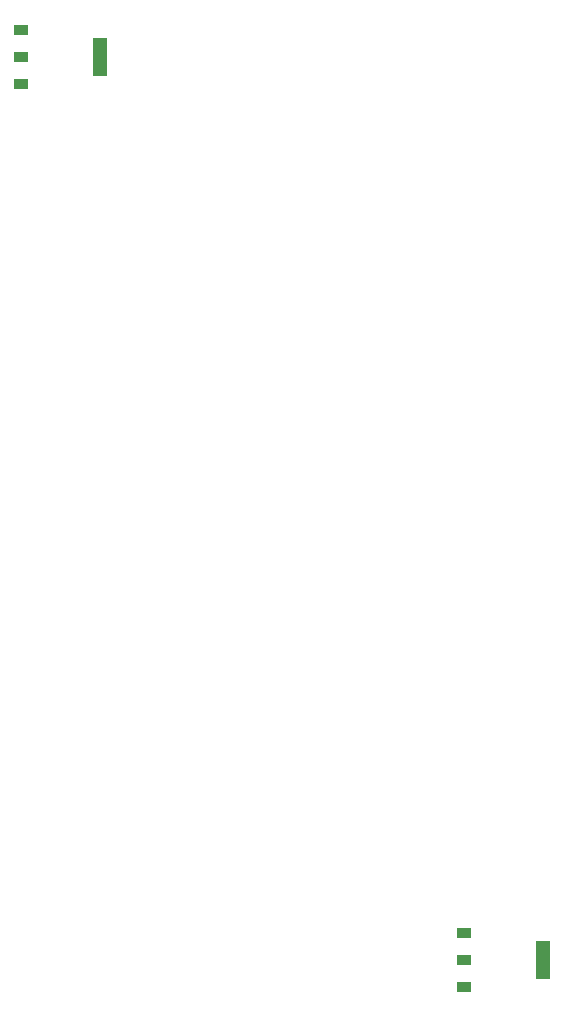
<source format=gbr>
%TF.GenerationSoftware,KiCad,Pcbnew,8.0.1*%
%TF.CreationDate,2024-04-25T15:56:32+03:00*%
%TF.ProjectId,Modul_Lcd_Butoane,4d6f6475-6c5f-44c6-9364-5f4275746f61,V1*%
%TF.SameCoordinates,Original*%
%TF.FileFunction,Paste,Top*%
%TF.FilePolarity,Positive*%
%FSLAX46Y46*%
G04 Gerber Fmt 4.6, Leading zero omitted, Abs format (unit mm)*
G04 Created by KiCad (PCBNEW 8.0.1) date 2024-04-25 15:56:32*
%MOMM*%
%LPD*%
G01*
G04 APERTURE LIST*
%ADD10R,1.300000X0.950000*%
%ADD11R,1.300000X3.250000*%
G04 APERTURE END LIST*
D10*
%TO.C,IC11*%
X114150000Y-54210000D03*
X114150000Y-56500000D03*
X114150000Y-58790000D03*
D11*
X120850000Y-56500000D03*
%TD*%
D10*
%TO.C,IC1*%
X151650000Y-130710000D03*
X151650000Y-133000000D03*
X151650000Y-135290000D03*
D11*
X158350000Y-133000000D03*
%TD*%
M02*

</source>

◇ ◇ ◇ ◇

▶ [HOW TO COMPLETE THIS TASK] Produce a verbatim copy of every entry, excluding pictures.

▶ [SOLUTION]
<source format=gbr>
%TF.GenerationSoftware,KiCad,Pcbnew,8.0.1*%
%TF.CreationDate,2024-04-25T15:56:32+03:00*%
%TF.ProjectId,Modul_Lcd_Butoane,4d6f6475-6c5f-44c6-9364-5f4275746f61,V1*%
%TF.SameCoordinates,Original*%
%TF.FileFunction,Paste,Top*%
%TF.FilePolarity,Positive*%
%FSLAX46Y46*%
G04 Gerber Fmt 4.6, Leading zero omitted, Abs format (unit mm)*
G04 Created by KiCad (PCBNEW 8.0.1) date 2024-04-25 15:56:32*
%MOMM*%
%LPD*%
G01*
G04 APERTURE LIST*
%ADD10R,1.300000X0.950000*%
%ADD11R,1.300000X3.250000*%
G04 APERTURE END LIST*
D10*
%TO.C,IC11*%
X114150000Y-54210000D03*
X114150000Y-56500000D03*
X114150000Y-58790000D03*
D11*
X120850000Y-56500000D03*
%TD*%
D10*
%TO.C,IC1*%
X151650000Y-130710000D03*
X151650000Y-133000000D03*
X151650000Y-135290000D03*
D11*
X158350000Y-133000000D03*
%TD*%
M02*

</source>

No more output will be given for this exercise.